With the DB9, Aston Martin wanted to pay particular attention to the appearance of the driver communication products. Having seen examples of the work Yazaki was doing with OLED technology, Aston Martin challenged the supplier to create a unique instrumentation cluster for the DB9.

The DB9’s WatchDial cluster face contains components that give the appearance of a brushed metallic look that was created by using in-mold metallic foil on plastic. When the watch dial is lit, the tick marks appear as lit jewels. Each tick is part of a prism with vacuum deposition of aluminum onto the surface. The end of the plastic is then cut at an angle and inserted through the openings in the outer ring. Each overall dial is floodlit from above within the cluster. A final element of the cluster’s design includes a unique tachometer needle: the speedometer has a clockwise movement, while in a break from the automotive norm, the tachometer moves counterclockwise.

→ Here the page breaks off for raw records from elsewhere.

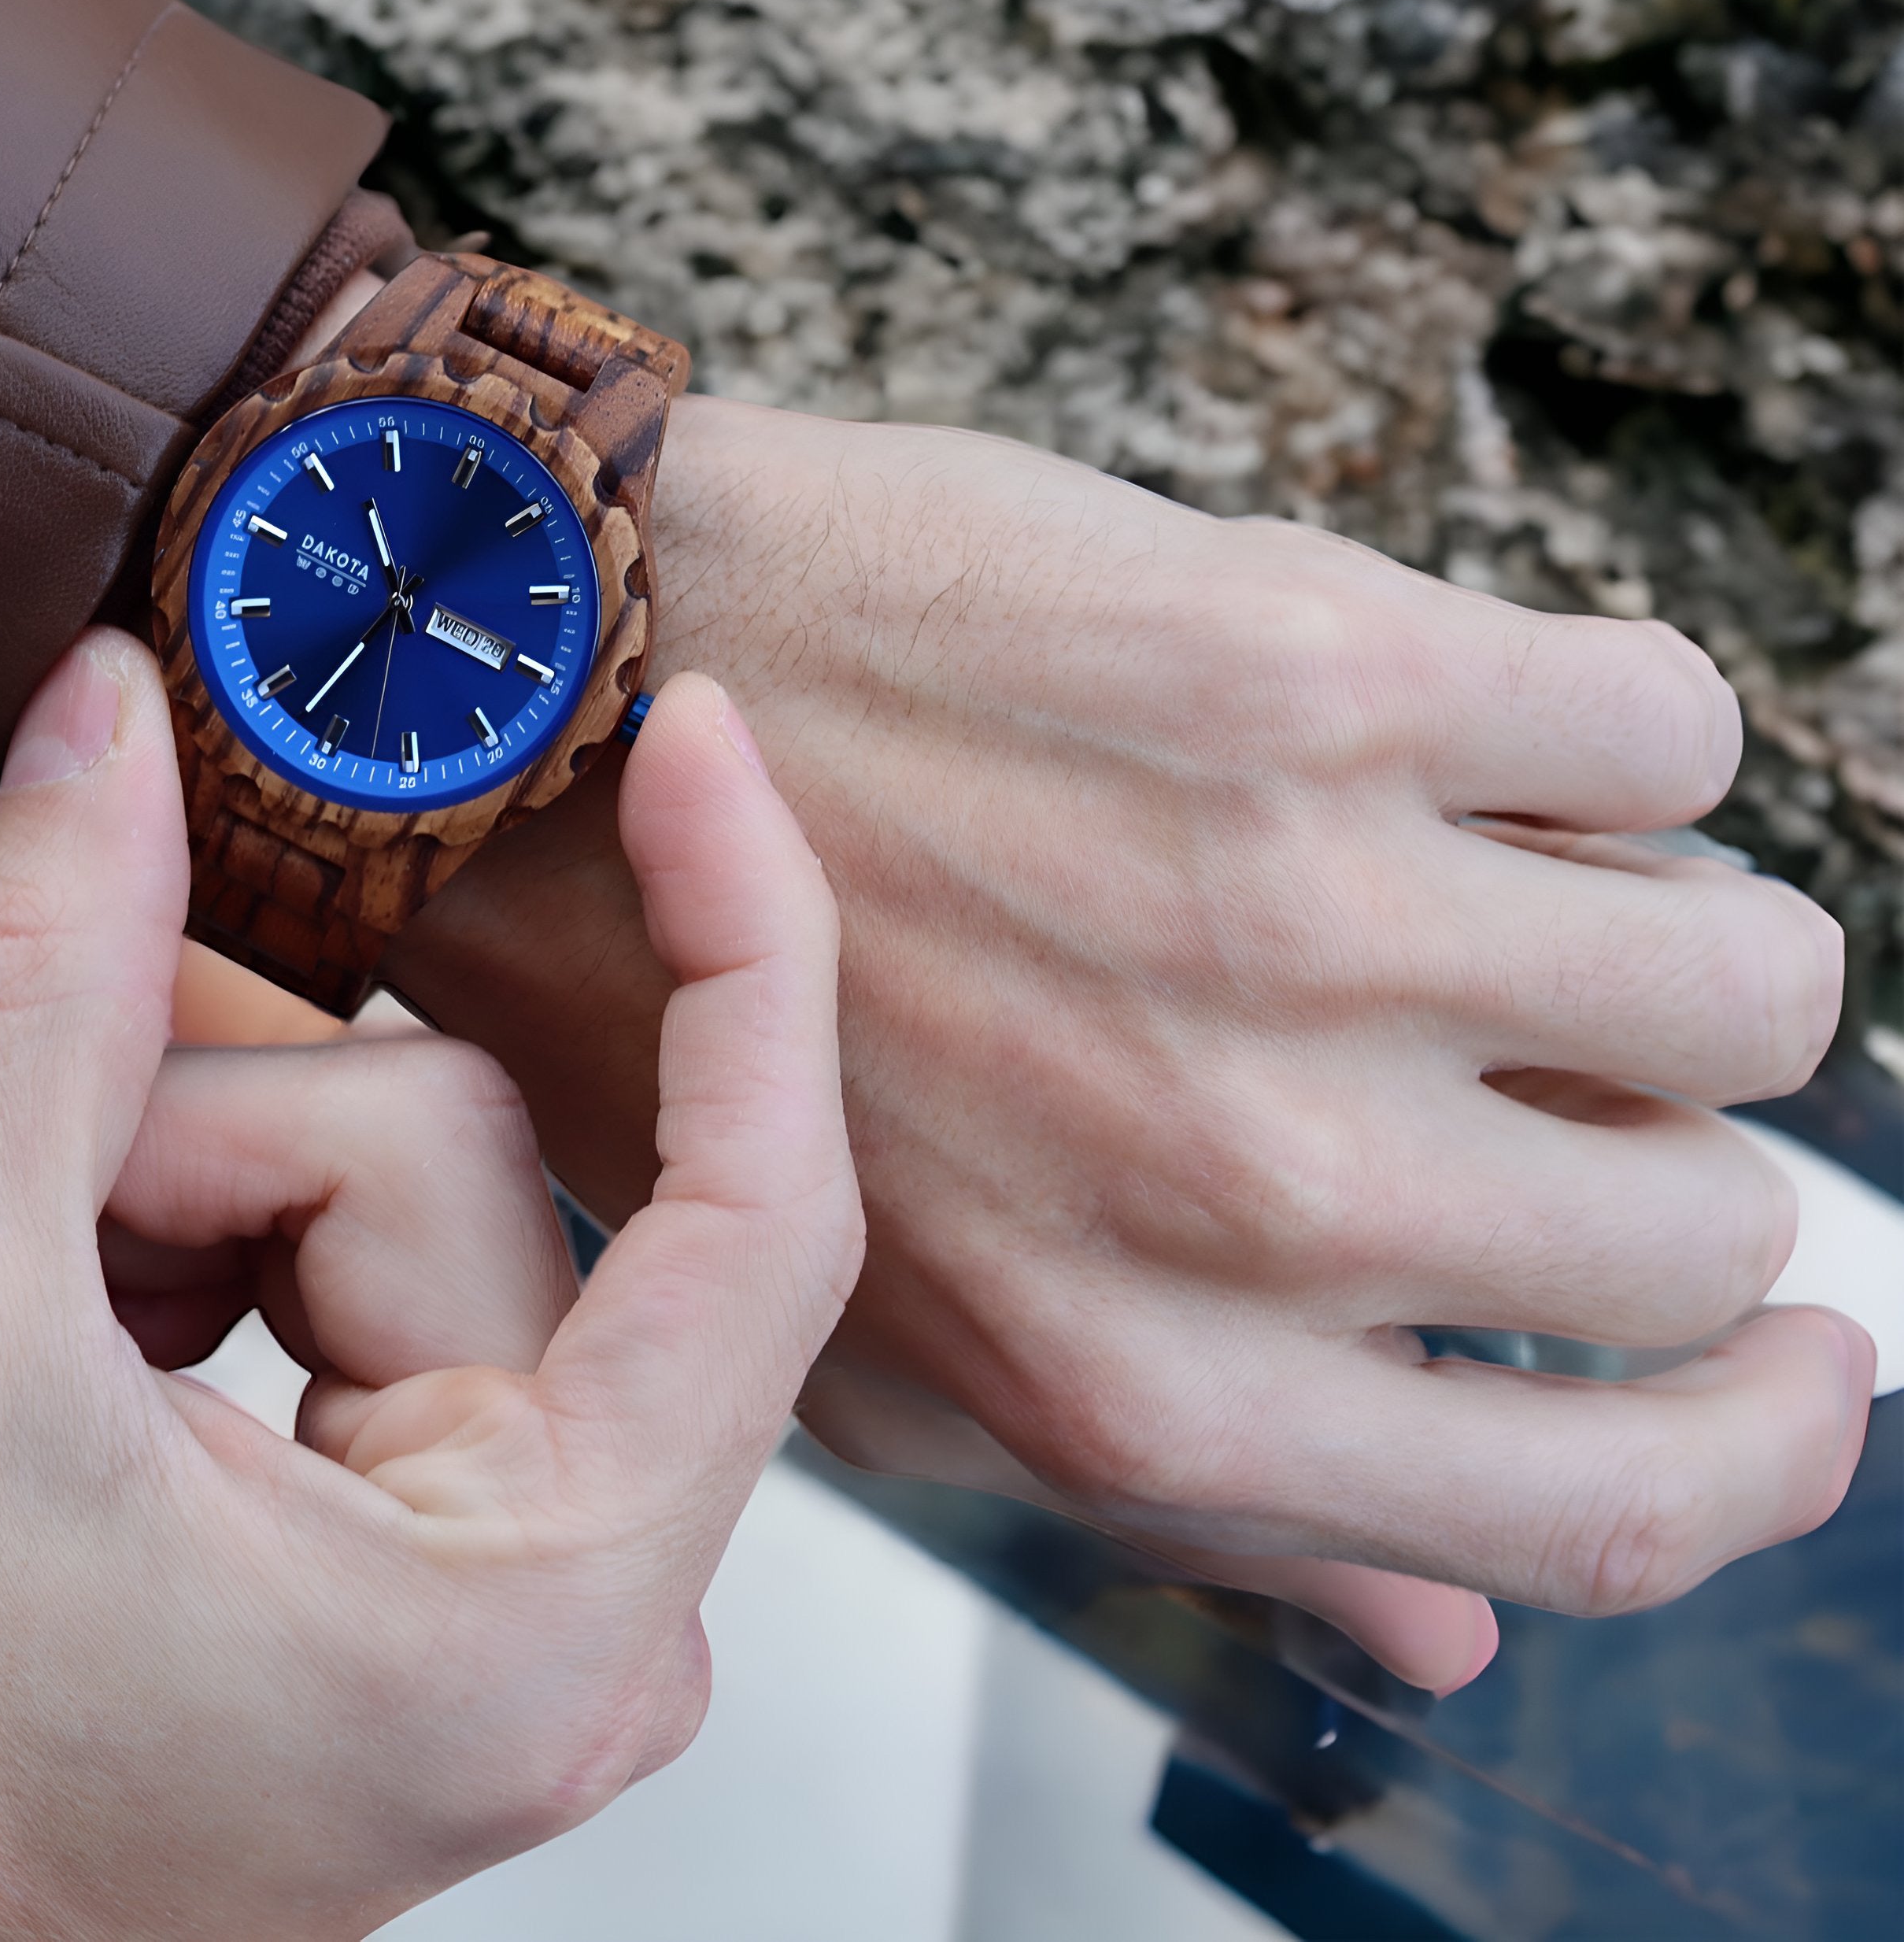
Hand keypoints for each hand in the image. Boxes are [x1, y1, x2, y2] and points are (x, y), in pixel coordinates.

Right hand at [0, 631, 856, 1941]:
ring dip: (172, 1193)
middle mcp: (580, 1600)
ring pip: (384, 1198)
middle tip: (16, 1223)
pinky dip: (193, 1254)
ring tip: (28, 1326)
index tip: (689, 743)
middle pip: (456, 1163)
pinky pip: (352, 1279)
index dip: (736, 938)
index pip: (755, 1204)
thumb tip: (107, 729)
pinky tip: (75, 1346)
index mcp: (547, 1596)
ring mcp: (503, 1575)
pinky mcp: (421, 1545)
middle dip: (201, 1134)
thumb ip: (33, 997)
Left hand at [391, 396, 1877, 1691]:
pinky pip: (1665, 727)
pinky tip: (1435, 734)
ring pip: (1747, 973)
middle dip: (1647, 1141)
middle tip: (1519, 1049)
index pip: (1607, 1516)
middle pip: (1708, 1229)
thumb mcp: (893, 1347)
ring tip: (1481, 880)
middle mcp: (1255, 1190)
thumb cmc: (699, 1020)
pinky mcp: (1317, 677)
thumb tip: (1454, 1641)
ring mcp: (1304, 924)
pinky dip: (1597, 733)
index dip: (1760, 1449)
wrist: (541, 708)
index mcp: (1150, 1386)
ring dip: (1652, 928)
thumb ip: (1190, 1500)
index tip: (1801, 1362)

OLED displays, manufactured by ADEON, a joint venture between Optrex and Nippon Seiki formed in 2003, are incorporated in the clusters of the 2005 Chevrolet Corvette and the Jeep Grand Cherokee. The blue-green display areas below the word CORVETTE, and gear shift and driver door open displays on the Jeep Grand Cherokee are both OLED modules.

A Bright Future

Most suppliers agree that it’s only a matter of time before OLED technology overcomes its weaknesses in temperature and lifespan, and OEMs are already excited about the new design possibilities with OLED.

“In a couple of years, OLED cost will match that of LCD,” predicts Yazaki’s Rogers. “Add that to the technology’s presumed ability to address its temperature and lifespan challenges, and you’ve got an exciting new design tool for automakers and drastically improved vehicle display performance for the driver.”